## Task to complete
Print, in exact form, the lines below from the one containing "right hip: (272, 155)" through the one containing "right eye: (329, 106)", and omit all others.
***** Available records
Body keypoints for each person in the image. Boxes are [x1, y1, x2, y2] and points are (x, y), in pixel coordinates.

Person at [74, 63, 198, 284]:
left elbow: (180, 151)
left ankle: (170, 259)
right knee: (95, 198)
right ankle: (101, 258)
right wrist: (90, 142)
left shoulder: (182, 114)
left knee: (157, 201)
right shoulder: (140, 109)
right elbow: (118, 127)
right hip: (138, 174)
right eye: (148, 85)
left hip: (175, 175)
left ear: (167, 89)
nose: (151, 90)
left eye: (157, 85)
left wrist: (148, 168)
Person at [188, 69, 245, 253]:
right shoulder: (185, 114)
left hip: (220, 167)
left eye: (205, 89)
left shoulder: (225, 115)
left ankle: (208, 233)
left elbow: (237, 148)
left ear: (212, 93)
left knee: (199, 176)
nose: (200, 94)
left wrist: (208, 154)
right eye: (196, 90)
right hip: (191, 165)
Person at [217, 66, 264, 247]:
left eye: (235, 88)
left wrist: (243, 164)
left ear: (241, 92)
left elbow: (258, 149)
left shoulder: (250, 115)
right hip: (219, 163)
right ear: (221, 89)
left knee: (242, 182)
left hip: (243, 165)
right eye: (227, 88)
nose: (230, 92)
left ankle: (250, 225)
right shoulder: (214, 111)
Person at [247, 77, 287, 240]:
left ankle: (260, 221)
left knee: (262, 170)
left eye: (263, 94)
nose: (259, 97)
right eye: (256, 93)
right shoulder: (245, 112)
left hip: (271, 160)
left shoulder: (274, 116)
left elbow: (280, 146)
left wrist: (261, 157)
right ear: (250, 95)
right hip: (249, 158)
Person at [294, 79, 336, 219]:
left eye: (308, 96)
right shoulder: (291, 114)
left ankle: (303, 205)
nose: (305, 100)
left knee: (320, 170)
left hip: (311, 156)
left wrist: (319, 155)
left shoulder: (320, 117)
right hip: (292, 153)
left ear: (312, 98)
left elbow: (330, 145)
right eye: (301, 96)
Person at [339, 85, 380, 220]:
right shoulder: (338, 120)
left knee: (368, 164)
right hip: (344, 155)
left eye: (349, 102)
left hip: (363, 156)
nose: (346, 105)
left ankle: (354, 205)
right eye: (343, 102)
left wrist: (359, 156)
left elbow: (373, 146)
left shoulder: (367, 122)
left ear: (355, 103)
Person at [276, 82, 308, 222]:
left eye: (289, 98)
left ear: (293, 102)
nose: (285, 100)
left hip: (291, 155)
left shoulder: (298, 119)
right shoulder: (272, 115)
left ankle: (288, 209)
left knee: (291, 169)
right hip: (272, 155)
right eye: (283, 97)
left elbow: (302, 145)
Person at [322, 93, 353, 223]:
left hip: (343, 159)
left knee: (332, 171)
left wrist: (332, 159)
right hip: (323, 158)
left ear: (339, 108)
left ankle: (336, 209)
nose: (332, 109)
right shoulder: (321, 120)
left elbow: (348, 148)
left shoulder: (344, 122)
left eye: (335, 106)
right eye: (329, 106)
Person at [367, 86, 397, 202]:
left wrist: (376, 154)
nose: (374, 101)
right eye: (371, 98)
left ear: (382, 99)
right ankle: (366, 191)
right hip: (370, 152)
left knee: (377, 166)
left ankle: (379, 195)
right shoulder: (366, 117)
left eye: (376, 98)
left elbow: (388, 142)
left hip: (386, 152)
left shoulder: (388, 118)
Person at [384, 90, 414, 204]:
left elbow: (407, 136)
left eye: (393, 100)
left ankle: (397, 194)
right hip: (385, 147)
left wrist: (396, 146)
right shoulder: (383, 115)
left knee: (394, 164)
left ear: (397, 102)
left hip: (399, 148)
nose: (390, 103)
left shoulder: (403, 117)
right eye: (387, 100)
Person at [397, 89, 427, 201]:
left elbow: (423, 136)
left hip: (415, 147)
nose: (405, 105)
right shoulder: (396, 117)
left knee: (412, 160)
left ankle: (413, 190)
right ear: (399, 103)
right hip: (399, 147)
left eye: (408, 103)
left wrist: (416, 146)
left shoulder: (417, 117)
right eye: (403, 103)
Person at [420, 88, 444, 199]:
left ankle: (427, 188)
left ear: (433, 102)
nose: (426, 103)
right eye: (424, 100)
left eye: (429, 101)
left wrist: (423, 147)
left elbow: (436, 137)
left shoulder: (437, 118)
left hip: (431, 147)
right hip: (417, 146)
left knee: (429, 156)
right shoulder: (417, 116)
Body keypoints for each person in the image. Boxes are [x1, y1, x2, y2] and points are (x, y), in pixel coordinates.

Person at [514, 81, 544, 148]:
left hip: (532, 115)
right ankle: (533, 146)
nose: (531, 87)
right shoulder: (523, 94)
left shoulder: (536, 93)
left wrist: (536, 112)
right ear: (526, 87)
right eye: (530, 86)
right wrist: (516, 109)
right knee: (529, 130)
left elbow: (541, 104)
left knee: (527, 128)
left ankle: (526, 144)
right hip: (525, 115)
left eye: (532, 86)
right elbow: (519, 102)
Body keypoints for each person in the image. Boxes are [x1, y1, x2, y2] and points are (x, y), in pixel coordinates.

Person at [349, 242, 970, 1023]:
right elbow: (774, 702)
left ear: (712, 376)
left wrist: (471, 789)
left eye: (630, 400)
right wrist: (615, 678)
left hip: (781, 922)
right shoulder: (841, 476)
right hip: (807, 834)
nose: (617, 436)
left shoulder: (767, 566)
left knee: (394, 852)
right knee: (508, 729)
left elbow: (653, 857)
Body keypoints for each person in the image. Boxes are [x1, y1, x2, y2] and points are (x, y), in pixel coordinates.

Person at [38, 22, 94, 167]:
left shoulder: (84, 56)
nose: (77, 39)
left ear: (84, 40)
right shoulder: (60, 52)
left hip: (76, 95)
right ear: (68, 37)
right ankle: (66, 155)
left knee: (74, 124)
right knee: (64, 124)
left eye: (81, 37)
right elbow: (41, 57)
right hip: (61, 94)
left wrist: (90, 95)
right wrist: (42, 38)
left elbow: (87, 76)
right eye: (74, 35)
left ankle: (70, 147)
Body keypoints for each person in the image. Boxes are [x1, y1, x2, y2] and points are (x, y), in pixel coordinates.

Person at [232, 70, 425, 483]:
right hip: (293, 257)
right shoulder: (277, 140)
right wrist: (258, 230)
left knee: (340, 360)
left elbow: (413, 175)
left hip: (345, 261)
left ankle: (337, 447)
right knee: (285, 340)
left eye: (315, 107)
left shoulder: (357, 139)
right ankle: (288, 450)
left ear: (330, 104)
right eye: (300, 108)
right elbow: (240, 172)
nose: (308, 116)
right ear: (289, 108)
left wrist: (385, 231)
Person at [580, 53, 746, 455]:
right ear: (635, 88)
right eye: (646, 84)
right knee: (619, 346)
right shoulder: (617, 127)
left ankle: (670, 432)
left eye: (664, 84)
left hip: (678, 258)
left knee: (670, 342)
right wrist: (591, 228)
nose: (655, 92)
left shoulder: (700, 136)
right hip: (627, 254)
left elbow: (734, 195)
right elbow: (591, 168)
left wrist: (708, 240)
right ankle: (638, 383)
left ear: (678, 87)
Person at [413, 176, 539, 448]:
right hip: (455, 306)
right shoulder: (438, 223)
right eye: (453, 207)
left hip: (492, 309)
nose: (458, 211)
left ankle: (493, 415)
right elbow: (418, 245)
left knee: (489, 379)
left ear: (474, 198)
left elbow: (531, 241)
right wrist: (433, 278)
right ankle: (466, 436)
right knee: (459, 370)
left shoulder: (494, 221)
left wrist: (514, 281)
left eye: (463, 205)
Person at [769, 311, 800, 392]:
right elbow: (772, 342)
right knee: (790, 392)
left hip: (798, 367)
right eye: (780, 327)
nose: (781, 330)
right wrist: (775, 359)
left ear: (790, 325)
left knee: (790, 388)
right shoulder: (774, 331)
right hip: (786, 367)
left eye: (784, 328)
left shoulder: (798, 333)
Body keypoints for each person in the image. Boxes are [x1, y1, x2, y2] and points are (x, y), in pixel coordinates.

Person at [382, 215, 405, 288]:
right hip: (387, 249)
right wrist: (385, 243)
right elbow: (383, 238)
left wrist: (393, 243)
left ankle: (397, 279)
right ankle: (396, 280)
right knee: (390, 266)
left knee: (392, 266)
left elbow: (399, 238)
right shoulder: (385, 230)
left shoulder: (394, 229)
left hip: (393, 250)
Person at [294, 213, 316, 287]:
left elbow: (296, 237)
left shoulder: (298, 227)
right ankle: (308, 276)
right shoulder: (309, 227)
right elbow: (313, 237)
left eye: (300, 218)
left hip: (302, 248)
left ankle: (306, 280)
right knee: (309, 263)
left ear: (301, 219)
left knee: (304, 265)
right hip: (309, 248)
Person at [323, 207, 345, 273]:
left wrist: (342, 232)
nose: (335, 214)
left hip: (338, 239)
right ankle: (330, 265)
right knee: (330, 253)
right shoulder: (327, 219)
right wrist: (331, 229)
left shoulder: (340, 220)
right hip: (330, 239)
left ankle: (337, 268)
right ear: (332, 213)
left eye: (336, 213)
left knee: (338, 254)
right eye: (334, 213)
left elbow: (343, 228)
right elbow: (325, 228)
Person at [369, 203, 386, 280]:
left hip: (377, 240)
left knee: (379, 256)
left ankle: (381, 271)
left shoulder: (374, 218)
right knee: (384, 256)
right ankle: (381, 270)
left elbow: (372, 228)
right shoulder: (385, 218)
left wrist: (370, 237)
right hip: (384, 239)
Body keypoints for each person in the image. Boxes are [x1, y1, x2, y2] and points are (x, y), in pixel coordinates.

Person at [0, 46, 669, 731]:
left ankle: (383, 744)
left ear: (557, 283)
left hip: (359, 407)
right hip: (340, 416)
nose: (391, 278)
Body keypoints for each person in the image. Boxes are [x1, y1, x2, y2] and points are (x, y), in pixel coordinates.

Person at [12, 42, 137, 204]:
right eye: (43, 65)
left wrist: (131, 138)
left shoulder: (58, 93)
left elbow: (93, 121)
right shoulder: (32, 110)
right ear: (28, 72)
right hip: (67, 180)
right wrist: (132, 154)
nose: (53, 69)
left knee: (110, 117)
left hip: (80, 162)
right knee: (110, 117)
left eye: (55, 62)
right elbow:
**********
## Solution for this exercise
right hip: (272, 155)
right eye: (283, 97)
left elbow: (302, 145)
Person at [322, 93, 353, 223]:
left hip: (343, 159)
left knee: (332, 171)
left wrist: (332, 159)
right hip: (323, 158)
left ear: (339, 108)
left ankle: (336, 209)
nose: (332, 109)
right shoulder: (321, 120)
left elbow: (348, 148)
left shoulder: (344, 122)
left eye: (335, 106)
right eye: (329, 106)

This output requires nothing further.